# [Spatial grounding data]
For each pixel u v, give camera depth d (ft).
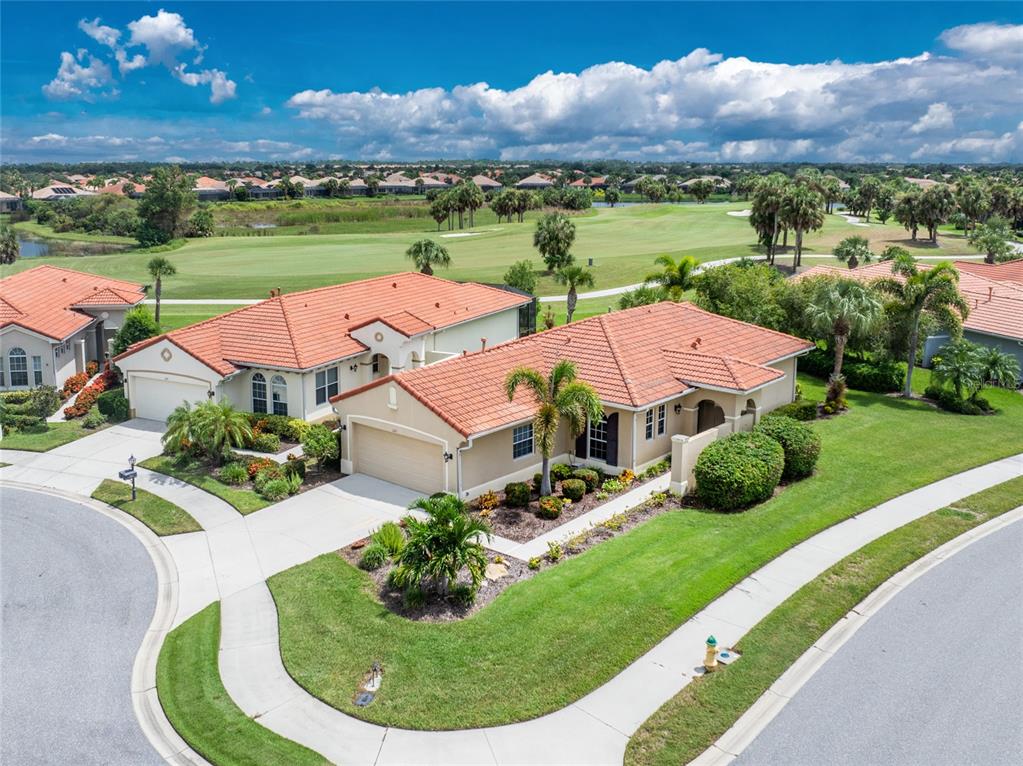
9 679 55.98
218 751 47.85
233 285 239.30
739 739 47.55
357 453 94.73
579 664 54.60
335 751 47.50
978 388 115.75
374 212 551.18
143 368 115.34
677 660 55.11
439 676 53.83
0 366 127.03
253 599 66.08
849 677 53.16
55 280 153.28
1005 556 70.28
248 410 114.42
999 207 417.49
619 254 297.53
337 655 56.90
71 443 107.65
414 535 63.26
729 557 69.62
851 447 99.14
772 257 267.39
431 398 86.02
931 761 45.65
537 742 47.62
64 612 65.16
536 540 75.25
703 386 96.43
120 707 52.95
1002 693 51.55
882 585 65.31
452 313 137.18
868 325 112.47
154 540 78.48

# [HOW TO COMPLETE THIS TASK]
Your reply should be a verbatim retyping of the lines from the one that holds "64 612 65.16" through the last line of the entries.

# [EXERCISE OUTPUT]
64 612 65.16
536 540 75.25
703 386 96.43
120 707 52.95
1002 693 51.55
882 585 65.31
452 313 137.18
868 325 112.47
154 540 78.48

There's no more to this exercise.